SOLO, Metta NEWS – Lewat satu tahun dilaporkan ke bareskrim, pada Maret 2021, kasus dugaan penipuan, penggelapan, pemalsuan surat dan Tindak Pidana Pencucian Uang (TPPU) dengan terlapor dua Big Bos PT Sinarmas, Indra Wijaya dan Kokarjadi Chandra belum naik ke penyidikan. 

Seperti yang dilaporkan pengusaha Solo, Andri Cahyadi, hingga kini kasus tersebut tak kunjung tuntas penanganannya.

Ketika dihubungi, Kamis (7/4/2022) Andri menjelaskan telah menunjukkan barang bukti dan memberikan keterangan ke penyidik. Andri juga telah menyebutkan para saksi kunci untuk dimintai keterangan agar dapat segera membongkar kasus ini. 

Andri mengatakan sudah waktunya penyidik menaikkan kasus ini dari penyelidikan ke penyidikan. 

Bahkan menurut Andri Cahyadi, bukti-bukti yang telah diberikan belum sepenuhnya didalami termasuk pembelian saham saham publik PT EE Indonesia Tbk yang dibeli dengan memakai nominee asing salah satunya Interventure Capital Pte Ltd yang diduga kuat pemiliknya Indra wijaya. Hal tersebut juga diperkuat dengan informasi yang didapat dari Kokarjadi Chandra dan Benny Wirawansa.

Khawatir dan takut kasus yang dilaporkan ke Bareskrim ini “menguap”, Andri Cahyadi bahkan mengirim surat bernomor 003/SIM SP/KABA/III/2022 tertanggal 3 Maret 2022 yang dilayangkan ke Kabareskrim Komjen Pol Agus Andrianto.

Dalam surat itu, Andri Cahyadi sebagai Komisaris Utama PT Eksploitasi Energi Indonesia (EEI) Tbk menyebut sosok kunci dalam perkara ini tak kunjung diperiksa, termasuk Komisaris Utama PT Sinarmas, Indra Wijaya.

Melihat kasus ini, Peneliti dari Institute for Security and Strategic Studies (ISESS) bidang Kepolisian, Bambang Rukminto memberikan tanggapan soal kesan mengambangnya kasus tersebut hingga belum naik ke penyelidikan dan penetapan tersangka.

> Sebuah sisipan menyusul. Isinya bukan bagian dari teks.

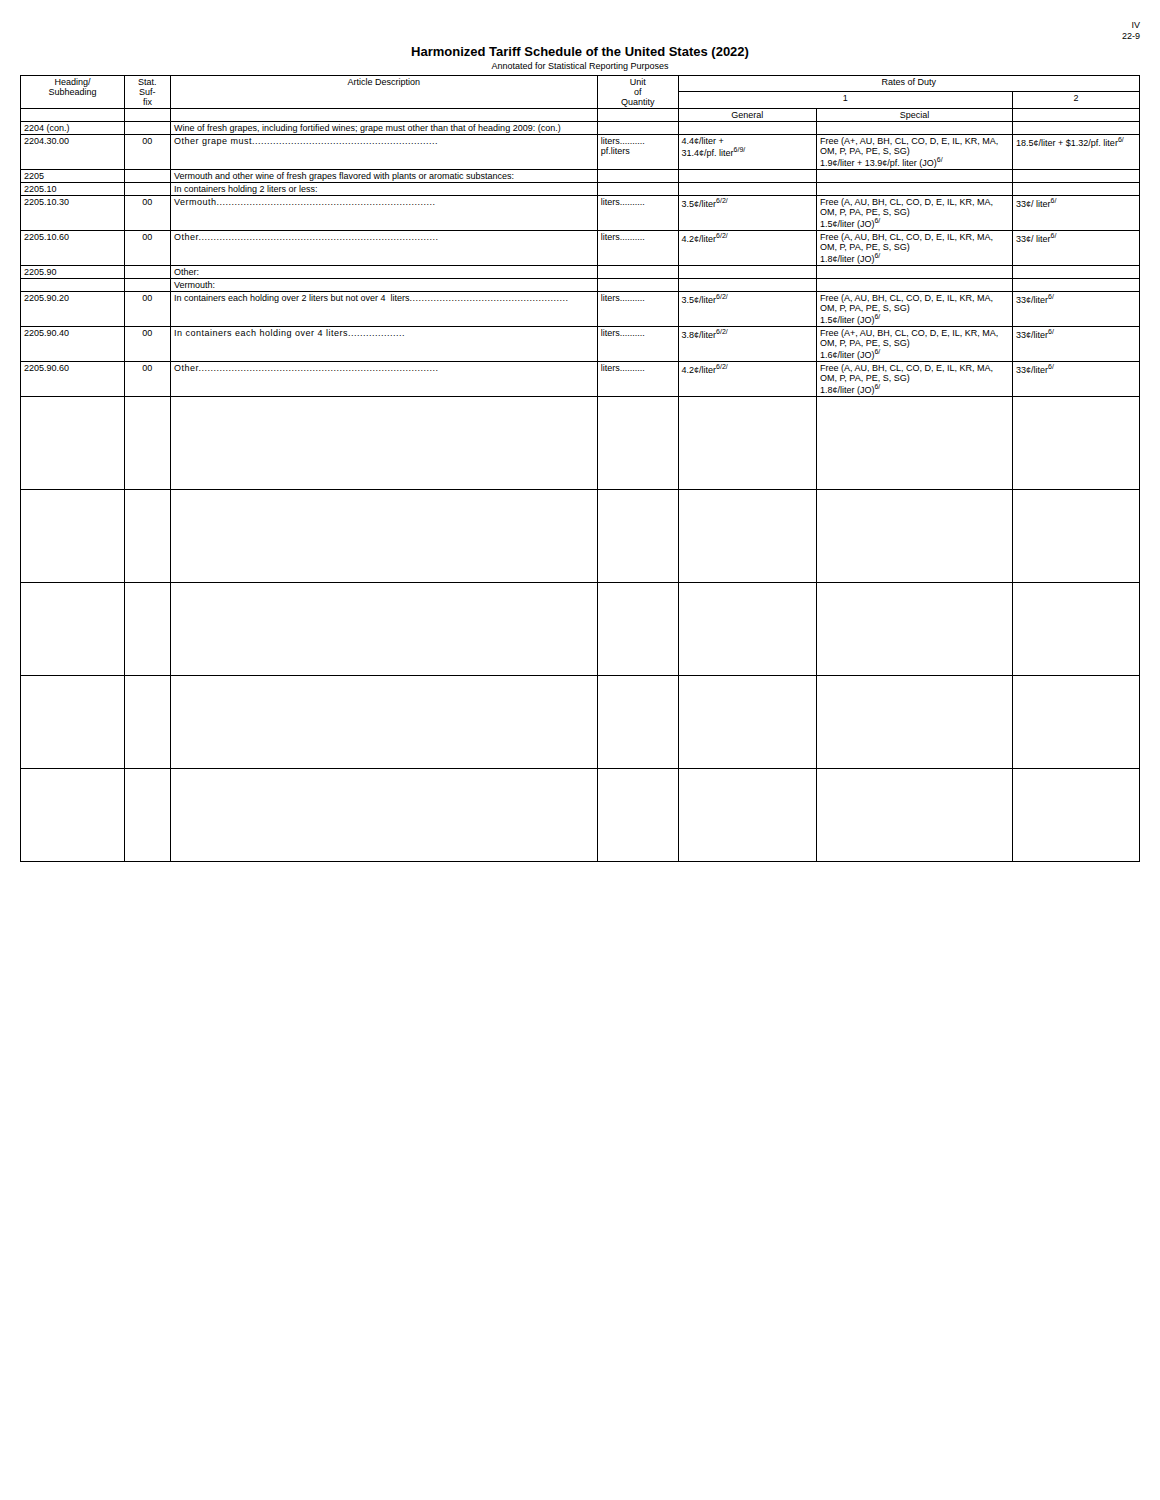IV
22-9
Harmonized Tariff Schedule of the United States (2022)
Annotated for Statistical Reporting Purposes
| Heading/ Subheading | Stat. Suf- fix | Article Description | Unit of Quantity | Rates of Duty |
| --- | --- | --- | --- | --- |
| 1 | 2 |
| | | | | General | Special | |
| 2204 (con.) | | Wine of fresh grapes, including fortified wines; grape must other than that of heading 2009: (con.) | | | | |
| 2204.30.00 | 00 | Other grape must.............................................................. | liters.......... pf.liters | 4.4¢/liter + 31.4¢/pf. liter 6/9/ | Free (A+, AU, BH, CL, CO, D, E, IL, KR, MA, OM, P, PA, PE, S, SG) 1.9¢/liter + 13.9¢/pf. liter (JO) 6/ | 18.5¢/liter + $1.32/pf. liter 6/ |
| 2205 | | Vermouth and other wine of fresh grapes flavored with plants or aromatic substances: | | | | |
| 2205.10 | | In containers holding 2 liters or less: | | | | |
| 2205.10.30 | 00 | Vermouth......................................................................... | liters.......... | 3.5¢/liter 6/2/ | Free (A, AU, BH, CL, CO, D, E, IL, KR, MA, OM, P, PA, PE, S, SG) 1.5¢/liter (JO) 6/ | 33¢/ liter 6/ |
| 2205.10.60 | 00 | Other................................................................................ | liters.......... | 4.2¢/liter 6/2/ | Free (A, AU, BH, CL, CO, D, E, IL, KR, MA, OM, P, PA, PE, S, SG) 1.8¢/liter (JO) 6/ | 33¢/ liter 6/ |
| 2205.90 | | Other: | | | | |
| | | Vermouth: | | | | |
| 2205.90.20 | 00 | In containers each holding over 2 liters but not over 4 liters ..................................................... | liters.......... | 3.5¢/liter 6/2/ | Free (A, AU, BH, CL, CO, D, E, IL, KR, MA, OM, P, PA, PE, S, SG) 1.5¢/liter (JO) 6/ | 33¢/liter 6/ |
| 2205.90.40 | 00 | In containers each holding over 4 liters................... | liters.......... | 3.8¢/liter 6/2/ | Free (A+, AU, BH, CL, CO, D, E, IL, KR, MA, OM, P, PA, PE, S, SG) 1.6¢/liter (JO) 6/ | 33¢/liter 6/ |
| 2205.90.60 | 00 | Other................................................................................ | liters.......... | 4.2¢/liter 6/2/ | Free (A, AU, BH, CL, CO, D, E, IL, KR, MA, OM, P, PA, PE, S, SG) 1.8¢/liter (JO) 6/ | 33¢/liter 6/ |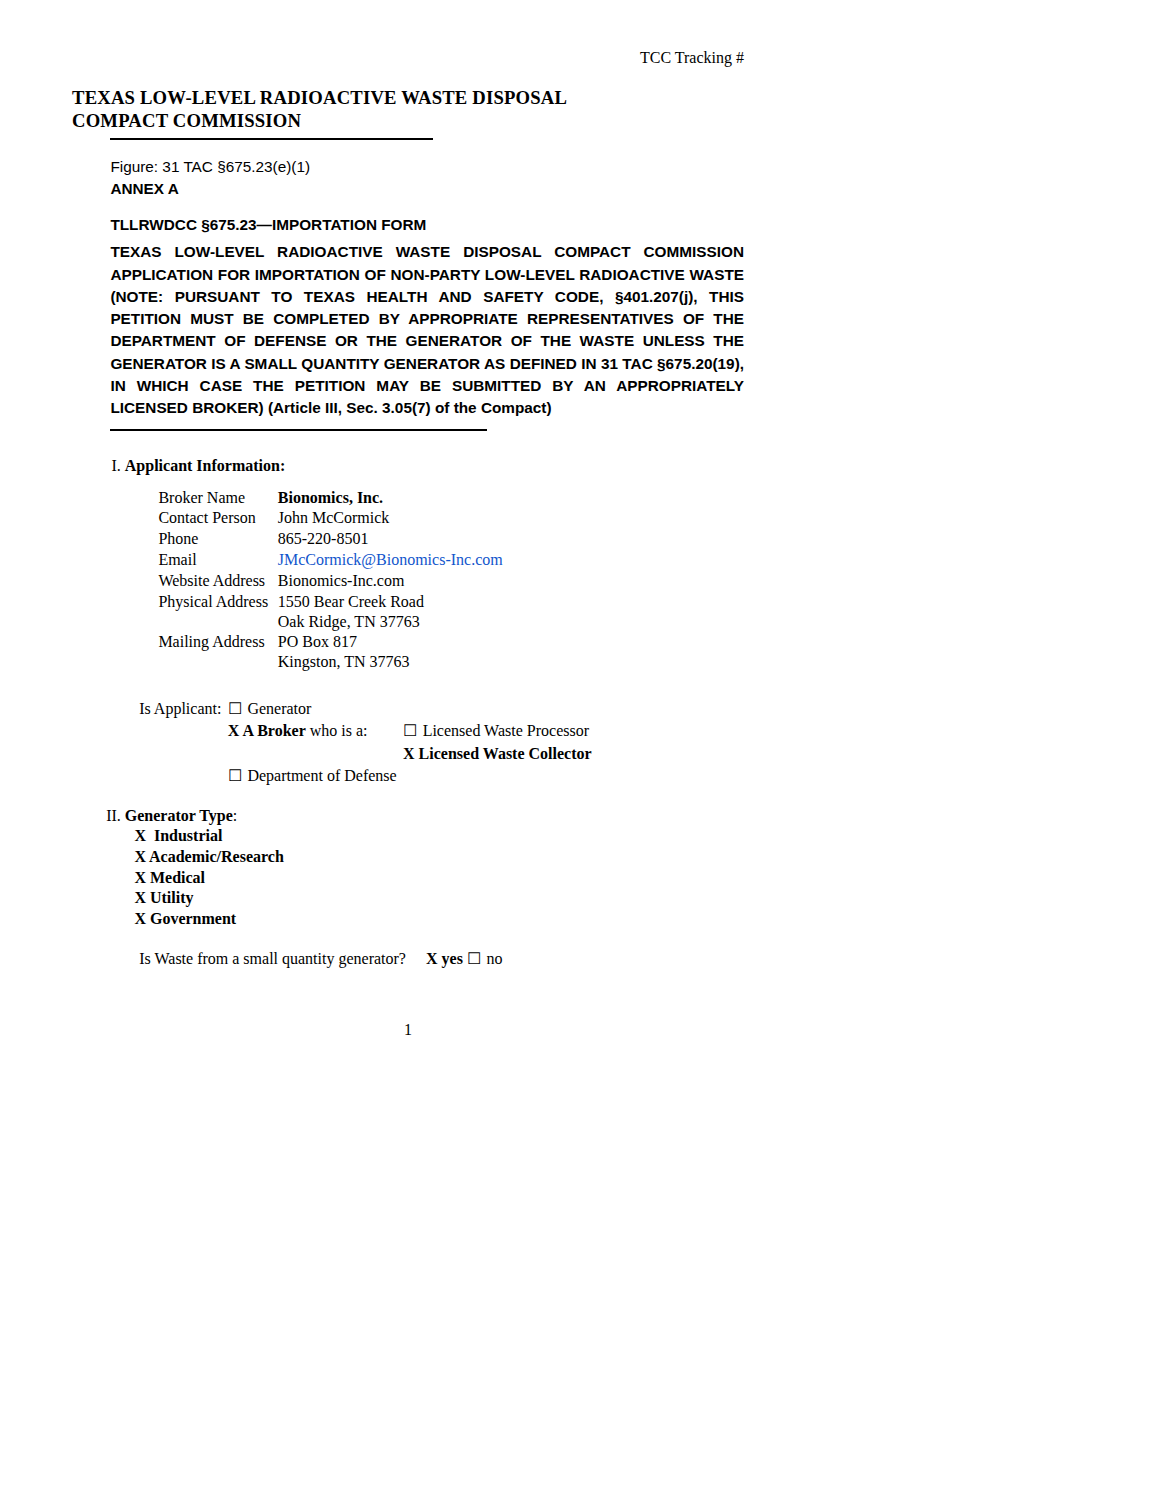TCC Tracking #
TEXAS LOW-LEVEL RADIOACTIVE WASTE DISPOSAL
COMPACT COMMISSION
Figure: 31 TAC §675.23(e)(1)
ANNEX A
TLLRWDCC §675.23—IMPORTATION FORM
TEXAS LOW-LEVEL RADIOACTIVE WASTE DISPOSAL COMPACT COMMISSION APPLICATION FOR IMPORTATION OF NON-PARTY LOW-LEVEL RADIOACTIVE WASTE (NOTE: PURSUANT TO TEXAS HEALTH AND SAFETY CODE, §401.207(j), THIS PETITION MUST BE COMPLETED BY APPROPRIATE REPRESENTATIVES OF THE DEPARTMENT OF DEFENSE OR THE GENERATOR OF THE WASTE UNLESS THE GENERATOR IS A SMALL QUANTITY GENERATOR AS DEFINED IN 31 TAC §675.20(19), IN WHICH CASE THE PETITION MAY BE SUBMITTED BY AN APPROPRIATELY LICENSED BROKER) (Article III, Sec. 3.05(7) of the Compact)
Applicant Information:
| Broker Name | Bionomics, Inc. |
| Contact Person | John McCormick |
| Phone | 865-220-8501 |
| Email | JMcCormick@Bionomics-Inc.com |
| Website Address | Bionomics-Inc.com |
| Physical Address | 1550 Bear Creek Road Oak Ridge, TN 37763 |
| Mailing Address | PO Box 817 Kingston, TN 37763 |
| Is Applicant: | Generator | |
| | X A Broker who is a: | Licensed Waste Processor |
| | | X Licensed Waste Collector |
| | Department of Defense | |
Generator Type:
| X Industrial |
| X Academic/Research |
| X Medical |
| X Utility |
| X Government |
Is Waste from a small quantity generator? X yes no
1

“Bukti-bukti sudah ada dan diberikan ke pihak berwajib, lalu apa alasan Kabareskrim untuk menunda penyelidikan hingga penetapan tersangka?,” kata Bambang saat dikonfirmasi, Kamis (7/4/2022).

Terkait kasus TPPU, Bambang menyebut jika kewenangan terbesar kepolisian ada pada Kabareskrim.

“Kalau Kabareskrim tak segera bertindak padahal bukti sudah lengkap, akan timbul pertanyaan dari masyarakat yang ujungnya sampai pada akuntabilitas hingga mencederai rasa keadilan,” tambah dia.

Namun masalahnya, lanjut Bambang, kewenangan yang sangat besar itu tidak disertai pengawasan yang ketat sehingga minim akuntabilitas. 

“Akibatnya adalah sangat tergantung pada kebijakan Kabareskrim. Padahal kebijakan Kabareskrim sangat besar, maka ada pepatah power tends to corrupt, absolute power, corrupts absolutely (kekuasaan cenderung korupsi, kekuasaan mutlak benar-benar merusak),” tandasnya.

Dengan berbagai bukti kasus TPPU Sinarmas yang sudah lengkap namun tak kunjung diproses lebih jauh ini, Bambang menyebut akan memunculkan persepsi negatif dari masyarakat. 

“Jadi wajar apabila dari masyarakat akan muncul asumsi penyalahgunaan wewenang hingga berpotensi permainan perkara. Karena ini bisa berpotensi ke arah sana,” pungkas Bambang Rukminto.